Health ministers on both sides of the border today faced fresh calls for an all-Ireland approach to tackle rising suicide levels.
On the eve of World Suicide Awareness Day, Gerry Adams, Mary Lou McDonald, former Stormont Health Minister Bairbre de Brun and other Sinn Féin representatives signed an open letter urging Health Minister Mary Harney and her Northern Ireland Office counterpart Shaun Woodward to adopt a more integrated approach.
The letter welcomed the Department of Health and Children’s announcement of a 10-year plan for suicide prevention in the Republic of Ireland.
“Like the work of the suicide taskforce in the Six Counties, the real impact of this announcement will be measured by implementation and its effect on local communities,” the party’s five MPs, five TDs and two MEPs wrote.
“Meanwhile, in the Six Counties, the Department of Health is committed to producing a strategy position in the next two months.
“Sinn Féin believes that suicide prevention must be promoted in an integrated, holistic strategy which is resourced and implemented as one across the 32 Counties.
“No political or legal obstacle should be put in the way of all-Ireland action on suicide prevention.”
Almost 500 lives are claimed on average in the Republic each year by suicide, with men under 35 years accounting for around 40% of all suicide deaths.
North of the border, it is estimated another 150 people take their lives each year.
Earlier this week, Tanaiste and Health Minister Mary Harney announced State agencies and interest groups would be involved in a 10-year suicide prevention plan to lower the death rate.
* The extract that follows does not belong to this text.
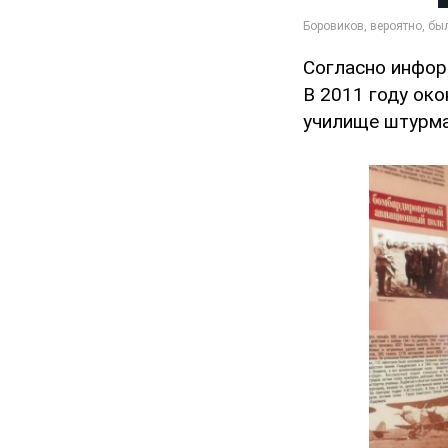
Согласно информ
В 2011 году ок
училище штурма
Mary Harney said the national strategy would target the general population as well as specific groups such as young men, prisoners and unemployed people.
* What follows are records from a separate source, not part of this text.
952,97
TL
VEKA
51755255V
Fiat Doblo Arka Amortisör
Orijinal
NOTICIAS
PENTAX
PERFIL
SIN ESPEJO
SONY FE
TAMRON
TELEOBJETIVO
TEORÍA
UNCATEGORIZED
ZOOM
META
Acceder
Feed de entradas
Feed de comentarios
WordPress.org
Last month Northern Ireland Office Health Minister Shaun Woodward urged the North's taskforce at a conference in Belfast to consider a survey of people affected by suicide which could inform future policy decisions.
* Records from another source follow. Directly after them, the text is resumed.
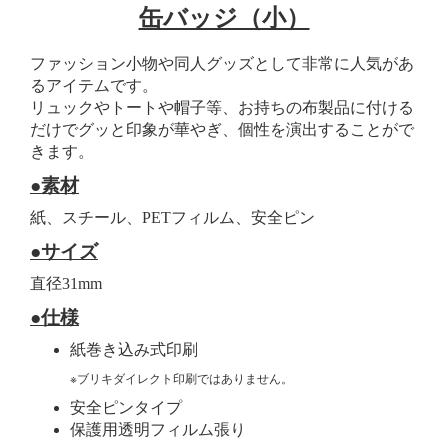
缶バッジ（小）
ファッション小物や同人グッズとして非常に人気があ
るアイテムです。
リュックやトートや帽子等、お持ちの布製品に付ける
だけでグッと印象が華やぎ、個性を演出することがで
きます。
●素材
紙、スチール、PETフィルム、安全ピン
●サイズ
直径31mm
●仕様
紙巻き込み式印刷
※ブリキダイレクト印刷ではありません。
安全ピンタイプ
保護用透明フィルム張り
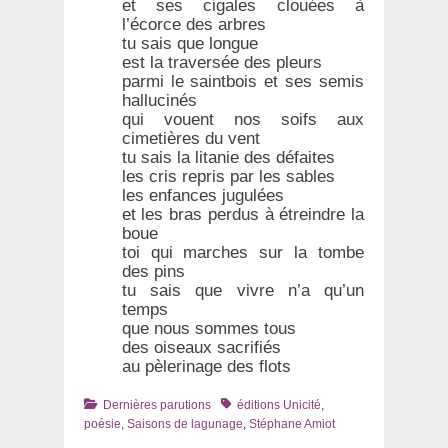
et ses cigales clouées à
l’écorce des arbres
tu sais que longue
est la traversée des pleurs
parmi le saintbois et ses semis
hallucinés
qui vouent nos soifs aux
cimetières du vent
tu sais la litanie des défaites
les cris repris par les sables
les enfances jugulées
et les bras perdus à étreindre la
boue
toi qui marches sur la tombe
des pins
tu sais que vivre n’a qu’un
temps
que nous sommes tous
des oiseaux sacrifiés
au pèlerinage des flots
Catégories
Tags
Dernières parutions
éditions Unicité
,
poésie
,
Saisons de lagunage
,
Stéphane Amiot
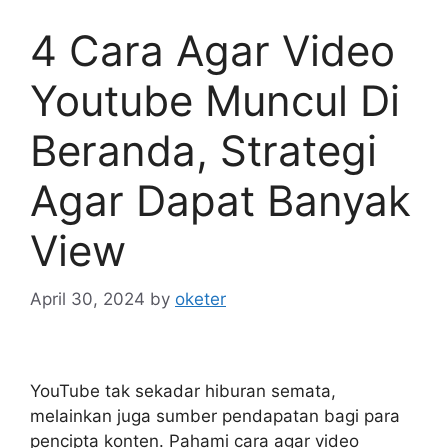
4 Cara Agar Video
Youtube Muncul Di
Beranda, Strategi
Agar Dapat Banyak
View
April 30, 2024
by
oketer
YouTube tak sekadar hiburan semata,
melainkan juga sumber pendapatan bagi para
pencipta konten. Pahami cara agar video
Sinn Féin said while suicide was a global problem, the increase in suicide levels throughout the island of Ireland had been higher than in most countries in Europe.
“Many of those campaigning for strategic action on suicide prevention have in the past justifiably criticised the lack of urgency shown by Health Departments in Belfast and Dublin,” Mr Adams and his colleagues said.
“In recent months, announcements have been made by both administrations which suggest a changing attitude at government level, forced upon them by the survivors, families and campaigning groups.
“Whilst we welcome statements of intent, the real test for both governments will be in delivering on their commitments.”
Meanwhile a young unionist welcomed the launch of a new Internet lobbying campaign by Northern Ireland’s Commissioner for Children and Young People, Nigel Williams urging action from the minister.
Kenny Donaldson said the ‘Message for the Minister’ campaign on the commission’s website would help raise awareness.
“Suicide as a term has in the past invoked silence, people have preferred not to speak of its causes openly,” the Newry and Armagh UUP member said.
“Sadly many families and indeed society at large know what its effects are.
“The task for government and wider society is to have the issue, its causes and effects discussed openly.”